- Work request -
Reproduce the items from their first line up to and including the line containing "2.4. Vartotojai laikomi", swapping every "plugin" for "extension" and leaving all else unchanged.

- Exercise data -
************

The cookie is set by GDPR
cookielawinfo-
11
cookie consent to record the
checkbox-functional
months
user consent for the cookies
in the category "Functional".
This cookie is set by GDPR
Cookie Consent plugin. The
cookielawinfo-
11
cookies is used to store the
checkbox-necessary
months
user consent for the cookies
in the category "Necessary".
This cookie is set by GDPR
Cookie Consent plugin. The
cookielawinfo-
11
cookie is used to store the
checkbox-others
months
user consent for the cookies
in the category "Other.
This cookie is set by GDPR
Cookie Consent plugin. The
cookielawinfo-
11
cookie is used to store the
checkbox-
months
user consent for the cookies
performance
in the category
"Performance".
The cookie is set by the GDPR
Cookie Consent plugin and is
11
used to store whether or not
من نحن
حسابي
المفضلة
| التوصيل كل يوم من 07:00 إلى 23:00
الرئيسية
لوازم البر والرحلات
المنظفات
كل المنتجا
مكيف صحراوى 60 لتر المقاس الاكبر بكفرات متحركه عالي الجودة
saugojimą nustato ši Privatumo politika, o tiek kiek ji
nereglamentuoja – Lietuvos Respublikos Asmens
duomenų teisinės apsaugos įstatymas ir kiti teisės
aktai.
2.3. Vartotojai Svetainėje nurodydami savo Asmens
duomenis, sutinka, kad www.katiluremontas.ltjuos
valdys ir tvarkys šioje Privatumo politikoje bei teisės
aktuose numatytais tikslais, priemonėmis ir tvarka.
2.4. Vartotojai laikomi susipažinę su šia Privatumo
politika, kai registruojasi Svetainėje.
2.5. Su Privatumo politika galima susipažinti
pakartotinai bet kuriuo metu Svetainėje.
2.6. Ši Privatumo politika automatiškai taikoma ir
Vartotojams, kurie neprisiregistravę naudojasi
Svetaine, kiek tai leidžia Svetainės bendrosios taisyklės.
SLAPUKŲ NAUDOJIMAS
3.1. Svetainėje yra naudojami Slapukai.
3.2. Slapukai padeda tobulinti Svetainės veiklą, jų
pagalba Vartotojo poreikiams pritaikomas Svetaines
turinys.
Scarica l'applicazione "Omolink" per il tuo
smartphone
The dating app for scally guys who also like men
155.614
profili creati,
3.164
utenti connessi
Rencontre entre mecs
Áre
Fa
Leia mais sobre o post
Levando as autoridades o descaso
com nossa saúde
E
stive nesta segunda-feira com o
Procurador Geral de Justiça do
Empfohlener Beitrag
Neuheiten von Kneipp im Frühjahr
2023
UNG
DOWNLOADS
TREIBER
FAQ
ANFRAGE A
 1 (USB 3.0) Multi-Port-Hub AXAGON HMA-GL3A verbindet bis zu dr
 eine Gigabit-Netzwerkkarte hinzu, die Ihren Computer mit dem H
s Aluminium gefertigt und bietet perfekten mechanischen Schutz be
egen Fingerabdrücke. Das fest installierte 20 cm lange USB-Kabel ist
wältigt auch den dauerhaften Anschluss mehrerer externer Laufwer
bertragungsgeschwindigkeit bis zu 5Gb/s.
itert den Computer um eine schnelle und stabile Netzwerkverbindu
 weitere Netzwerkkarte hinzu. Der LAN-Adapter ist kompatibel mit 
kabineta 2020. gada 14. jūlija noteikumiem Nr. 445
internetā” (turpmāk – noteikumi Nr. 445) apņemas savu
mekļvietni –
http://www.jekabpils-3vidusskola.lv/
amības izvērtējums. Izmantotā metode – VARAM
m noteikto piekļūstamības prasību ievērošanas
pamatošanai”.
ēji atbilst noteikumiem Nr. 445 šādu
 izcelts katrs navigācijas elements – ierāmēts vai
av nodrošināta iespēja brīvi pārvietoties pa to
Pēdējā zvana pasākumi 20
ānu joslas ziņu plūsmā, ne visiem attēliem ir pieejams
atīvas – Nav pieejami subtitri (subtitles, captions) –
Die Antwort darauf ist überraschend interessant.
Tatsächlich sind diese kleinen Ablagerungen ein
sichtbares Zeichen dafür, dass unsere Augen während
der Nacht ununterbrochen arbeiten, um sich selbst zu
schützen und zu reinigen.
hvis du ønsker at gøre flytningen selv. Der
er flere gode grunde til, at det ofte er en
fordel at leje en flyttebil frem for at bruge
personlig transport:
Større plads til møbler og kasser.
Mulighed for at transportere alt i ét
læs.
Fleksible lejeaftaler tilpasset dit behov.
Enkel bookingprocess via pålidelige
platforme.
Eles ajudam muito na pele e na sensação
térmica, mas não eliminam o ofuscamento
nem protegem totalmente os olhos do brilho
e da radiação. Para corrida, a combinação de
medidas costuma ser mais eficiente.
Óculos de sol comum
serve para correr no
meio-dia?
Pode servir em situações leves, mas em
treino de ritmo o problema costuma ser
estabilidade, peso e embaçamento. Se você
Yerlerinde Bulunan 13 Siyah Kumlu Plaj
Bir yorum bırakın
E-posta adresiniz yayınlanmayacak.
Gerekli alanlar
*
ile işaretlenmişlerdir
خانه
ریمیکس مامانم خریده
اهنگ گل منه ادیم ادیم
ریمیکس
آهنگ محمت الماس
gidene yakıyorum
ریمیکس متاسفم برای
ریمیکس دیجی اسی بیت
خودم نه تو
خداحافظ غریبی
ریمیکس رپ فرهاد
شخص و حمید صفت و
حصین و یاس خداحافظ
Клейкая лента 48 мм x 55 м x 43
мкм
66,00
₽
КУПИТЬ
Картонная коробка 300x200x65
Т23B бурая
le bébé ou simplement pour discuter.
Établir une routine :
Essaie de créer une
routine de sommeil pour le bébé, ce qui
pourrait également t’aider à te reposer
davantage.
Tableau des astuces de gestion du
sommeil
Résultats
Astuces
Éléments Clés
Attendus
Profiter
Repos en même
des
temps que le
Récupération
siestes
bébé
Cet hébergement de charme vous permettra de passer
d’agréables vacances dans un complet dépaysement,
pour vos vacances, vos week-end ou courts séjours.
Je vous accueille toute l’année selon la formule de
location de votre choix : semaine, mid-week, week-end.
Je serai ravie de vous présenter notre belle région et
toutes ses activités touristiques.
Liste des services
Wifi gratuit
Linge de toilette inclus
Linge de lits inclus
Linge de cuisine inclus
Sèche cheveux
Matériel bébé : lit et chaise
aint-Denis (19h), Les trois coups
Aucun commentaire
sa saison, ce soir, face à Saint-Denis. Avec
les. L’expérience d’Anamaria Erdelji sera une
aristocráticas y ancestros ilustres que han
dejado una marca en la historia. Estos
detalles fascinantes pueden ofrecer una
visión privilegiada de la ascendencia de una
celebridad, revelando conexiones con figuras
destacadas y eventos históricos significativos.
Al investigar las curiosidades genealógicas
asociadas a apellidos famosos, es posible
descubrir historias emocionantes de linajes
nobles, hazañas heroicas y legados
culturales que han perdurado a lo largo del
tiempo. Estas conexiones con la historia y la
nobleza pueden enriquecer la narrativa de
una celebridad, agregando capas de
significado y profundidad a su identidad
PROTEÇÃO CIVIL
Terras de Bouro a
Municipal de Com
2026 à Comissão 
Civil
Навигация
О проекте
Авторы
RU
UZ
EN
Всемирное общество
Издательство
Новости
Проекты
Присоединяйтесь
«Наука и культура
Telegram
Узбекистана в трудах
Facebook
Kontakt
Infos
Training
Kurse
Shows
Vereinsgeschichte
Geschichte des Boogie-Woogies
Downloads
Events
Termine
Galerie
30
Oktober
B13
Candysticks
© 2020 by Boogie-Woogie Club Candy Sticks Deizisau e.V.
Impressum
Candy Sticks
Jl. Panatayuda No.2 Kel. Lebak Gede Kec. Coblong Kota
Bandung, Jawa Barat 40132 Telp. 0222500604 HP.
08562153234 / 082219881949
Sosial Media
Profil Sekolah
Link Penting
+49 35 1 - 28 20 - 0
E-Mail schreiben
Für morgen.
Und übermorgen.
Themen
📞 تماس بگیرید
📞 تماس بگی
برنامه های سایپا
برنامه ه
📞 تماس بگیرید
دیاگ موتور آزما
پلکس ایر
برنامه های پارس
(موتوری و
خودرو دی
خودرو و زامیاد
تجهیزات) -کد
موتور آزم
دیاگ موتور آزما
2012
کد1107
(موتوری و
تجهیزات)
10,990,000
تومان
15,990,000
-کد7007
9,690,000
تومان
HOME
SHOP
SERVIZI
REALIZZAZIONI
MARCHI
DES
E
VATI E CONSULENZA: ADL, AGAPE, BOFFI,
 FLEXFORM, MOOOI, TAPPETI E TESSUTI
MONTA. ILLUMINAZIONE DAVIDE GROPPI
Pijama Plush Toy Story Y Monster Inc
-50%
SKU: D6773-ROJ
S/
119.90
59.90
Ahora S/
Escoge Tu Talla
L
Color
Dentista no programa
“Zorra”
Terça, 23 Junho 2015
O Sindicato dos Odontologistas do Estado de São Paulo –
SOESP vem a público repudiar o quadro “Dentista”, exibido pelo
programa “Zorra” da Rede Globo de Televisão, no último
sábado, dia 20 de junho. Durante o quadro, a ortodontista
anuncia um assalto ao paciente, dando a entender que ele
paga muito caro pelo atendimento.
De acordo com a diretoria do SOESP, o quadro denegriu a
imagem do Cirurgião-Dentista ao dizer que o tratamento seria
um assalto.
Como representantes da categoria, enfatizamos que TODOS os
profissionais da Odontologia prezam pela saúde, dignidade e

************

- Solution for this problem -
The cookie is set by GDPR
cookielawinfo-
11
cookie consent to record the
checkbox-functional
months
user consent for the cookies
in the category "Functional".
This cookie is set by GDPR
Cookie Consent extension. The
cookielawinfo-
11
cookies is used to store the
checkbox-necessary
months
user consent for the cookies
in the category "Necessary".
This cookie is set by GDPR
Cookie Consent extension. The
cookielawinfo-
11
cookie is used to store the
checkbox-others
months
user consent for the cookies
in the category "Other.
This cookie is set by GDPR
Cookie Consent extension. The
cookielawinfo-
11
cookie is used to store the
checkbox-
months
user consent for the cookies
performance
in the category
"Performance".
The cookie is set by the GDPR
Cookie Consent extension and is
11
used to store whether or not
من نحن
حسابي
المفضلة
| التوصيل كل يوم من 07:00 إلى 23:00
الرئيسية
لوازم البر والرحلات
المنظفات
كل المنتجا
مكيف صحراوى 60 لتر المقاس الاكبر بكفرات متحركه عالي الجودة
saugojimą nustato ši Privatumo politika, o tiek kiek ji
nereglamentuoja – Lietuvos Respublikos Asmens
duomenų teisinės apsaugos įstatymas ir kiti teisės
aktai.
2.3. Vartotojai Svetainėje nurodydami savo Asmens
duomenis, sutinka, kad www.katiluremontas.ltjuos
valdys ir tvarkys šioje Privatumo politikoje bei teisės
aktuose numatytais tikslais, priemonėmis ir tvarka.
2.4. Vartotojai laikomi susipažinę su šia Privatumo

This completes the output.